İlkeler etrafında ittifak!
.
Türkiye son günlerde iki konuya kilitlenmiş durumda.
Birincisi doğal olarak Afrin operasyonu, ikincisi ise “henüz zamanı değilmiş gibi” görünen ama dillerden düşmeyen seçim.
Aynı zamanda, TBMM gündemine getirilen ittifak yasa teklifi… Bu teklifteki 26 maddenin birçoğu, başta “sandık kurulu mührü olmayan oyların geçerli sayılması, ittifak yapacak partilerin avantaj kazanması, sandık güvenliğiyle ilgili olanlar” tartışılıyor, bazıları tepkiyle karşılanıyor.
Ak Parti, MHP ve BBP’nin seçim ittifakı yapmaları, bu ittifakta Saadet Partisi’nin de bulunmasını istemeleri SP’nin seçimdeki önemini yükseltti.
Cumhurbaşkanı Erdoğan “Cumhur ittifakını MHP ile kendi aralarında fiili olarak uygulamaya başladıklarını, Saadet Partisi ile görüşmeler yaptıklarını ancak geri dönüş alamadıklarını” söylediği konuşmada “Yasal olarak kapanmayana dek bizim kapımız kapanmış değil.

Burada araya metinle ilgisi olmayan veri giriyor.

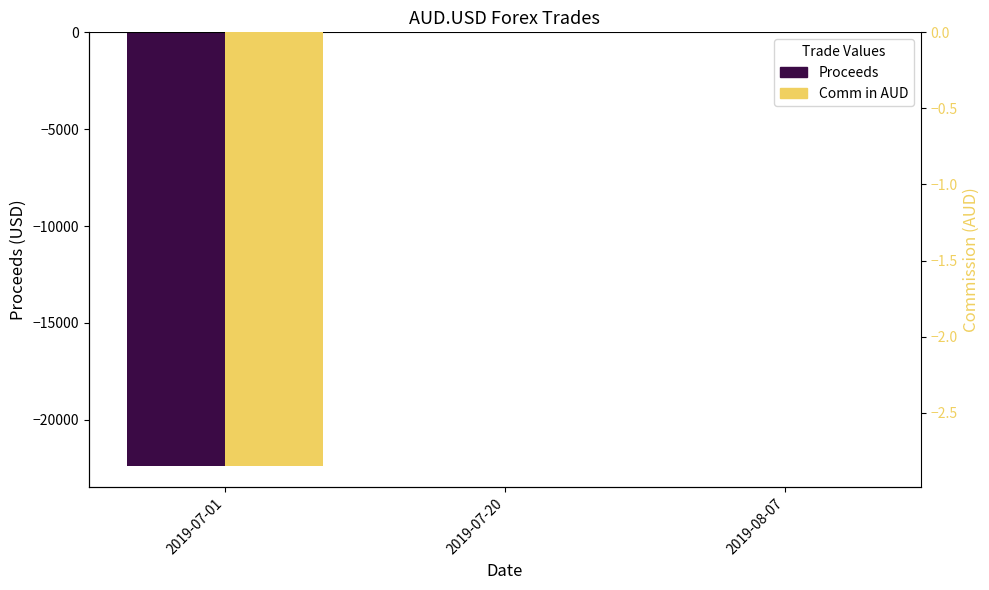

Is it true that Comm in AUD equals 1.6 at 2019-08-07?

False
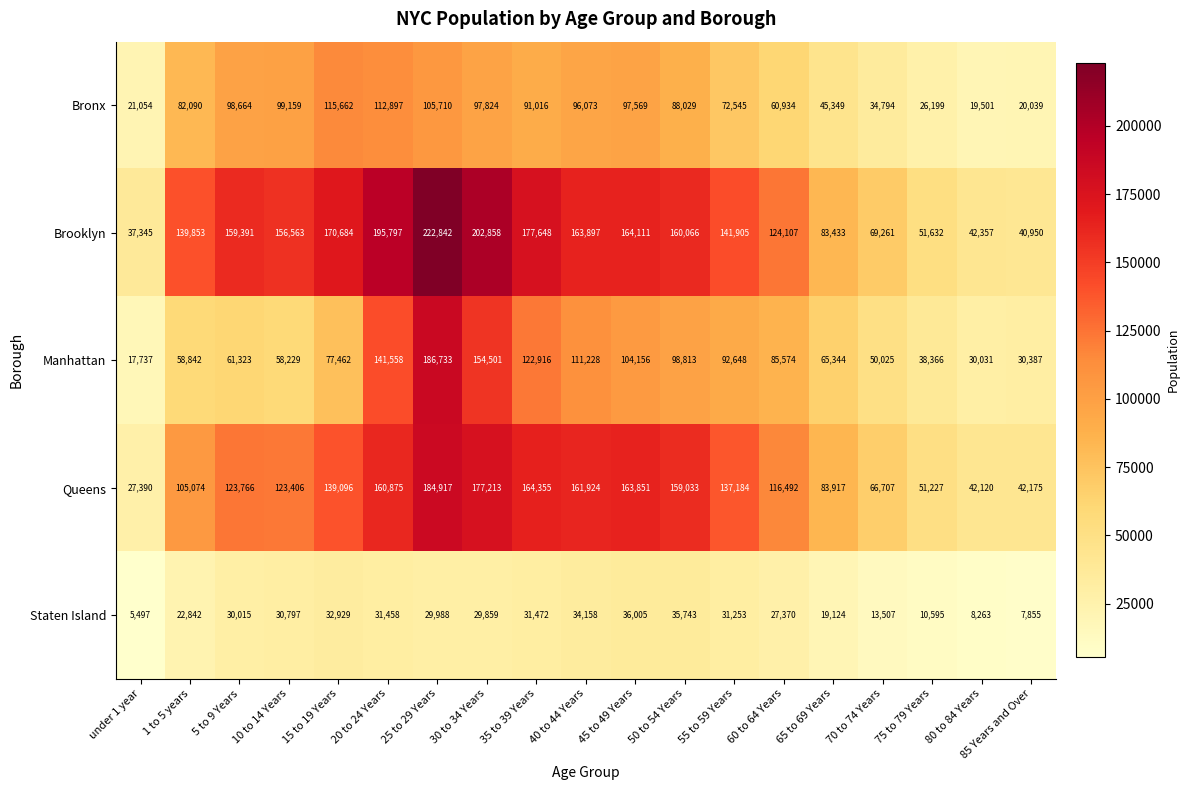

At which category is the sum across all series the highest?

25 to 29 Years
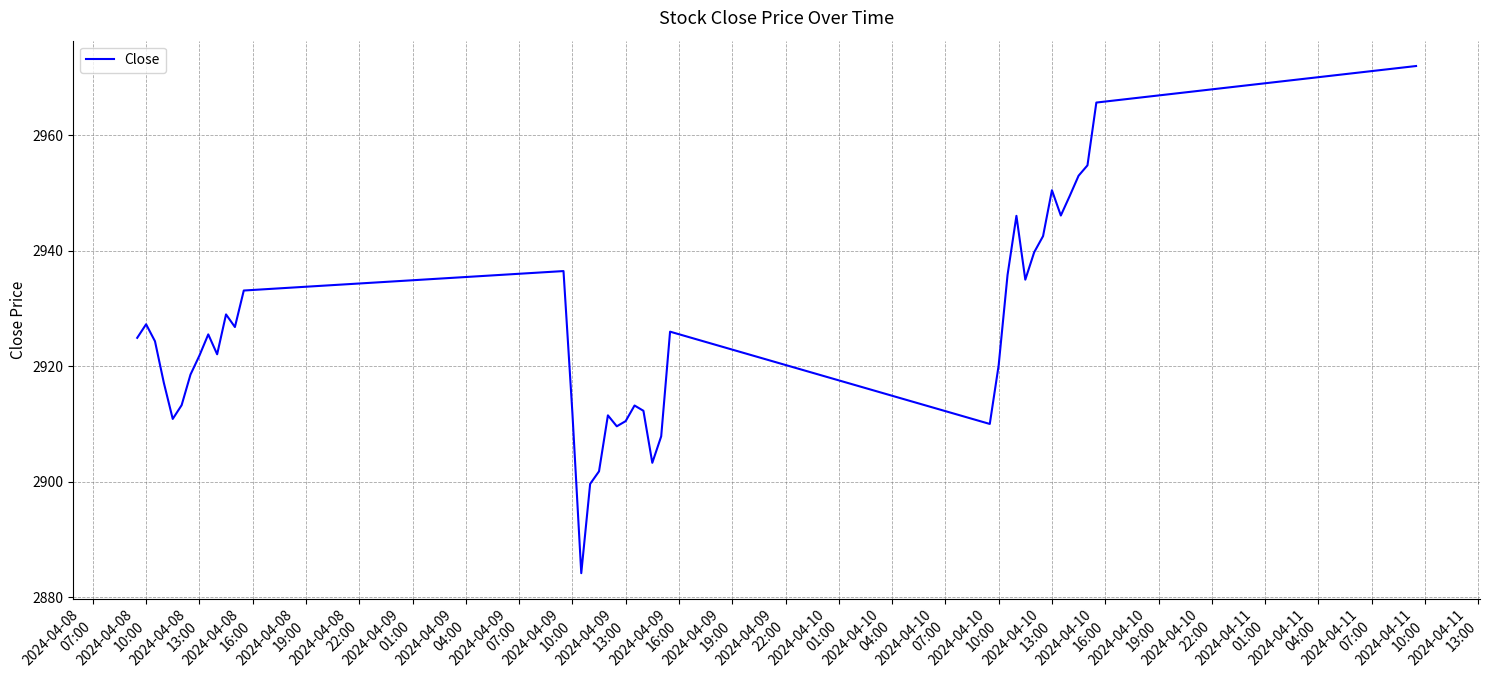

What is the minimum value shown in the chart?

2884.1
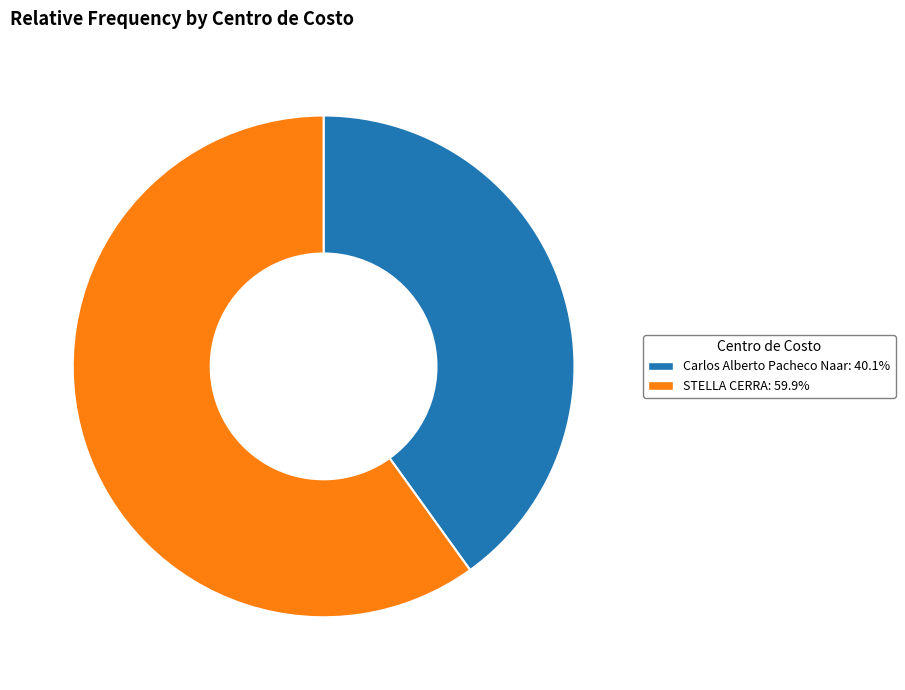

Count the number of slices in the pie.

2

Biz bütünleşelim istiyoruz” sözleriyle Saadet Partisi’ne ısrarlı bir çağrıda bulunmuştu.
Saadet katılmıyor
SP bu çağrıya olumlu yanıt vermediğini yaptığı açıklamalarla göstermeye devam ediyor.
Genel Başkanı Karamollaoğlu “Bu hükümetin politikaları sil baştan değişmediği sürece Türkiye’nin düzlüğe çıkması mümkün değil” dedi.
Saadet Partisi Genel Başkan Yardımcısı Birol Aydın CNNTürk’te Tarafsız Bölge programındaki konuşmasında şunları söyledi:
“TBMM’deki 26 madde AKP-MHP’nin kazanması için düzenlendi… Biz milletvekili pazarlığı yapmıyoruz, biz diyoruz ki 16 Nisan referandumundan önce parlamento güçlüydü. Orada 15-20 milletvekili ile etkili olabilirdiniz. Cumhurbaşkanlığı sisteminde ise yüzde 40-50 varlığın yoksa etkili olamıyorsun”.
Baraj meselesi
7 Haziran seçiminden sonra “hiçbir partiyle koalisyona yanaşmayarak” 1 Kasım seçimlerinin yolunu açan, Erdoğan’ın başkanlık sistemini istemesine konuşmalarında şiddetle karşı çıkan, 16 Nisan referandum sürecini başlatan Bahçeli, çelişkili tutumuyla MHP’nin milletvekili sayısının yarısına düşmesine sebep olmuştu.
İYİ Parti’nin kurulmasıyla baraj altında kalma ihtimali ortaya çıkan MHP’nin Ak Parti ile kuracağı ittifaktan karlı çıkacağı şüphesizdir.
Bu arada CHP, İYİ Parti, Saadet Partisi ve DP’nin “demokrasiyi güçlendirme, parlamenter sisteme dönüş, yargı bağımsızlığı” gibi ortak temel ilkeler platformunda bir ittifakla bir araya gelmesi güçlü bir ihtimal olarak görülüyor.
Saadet Partisi, Abdullah Gül’ü aday çıkarmayacaksa bu partilerin “kazanma ihtimali en yüksek” cumhurbaşkanı adayı üzerinde birleşmeleri, ilk tura güçlü girmeleri açısından şanslarını arttıracaktır.
HDP ise “16 Nisan’daki ‘Hayır’ kanadı bir demokrasi cephesi oluştursun” açıklamalarına rağmen hala PKK ile ilişkili bir parti olarak görüldüğü için, özellikle askerimizin sınır içi ve dışında PKK ile ciddi bir mücadele sürdürdüğü süreçte “diğer partilerin ittifaka yanaşmayacağı” parti olmakla karşı karşıya… Erken seçim ihtimali devam ederken değişiklikler olabilir ama şu anda görünen tablo budur.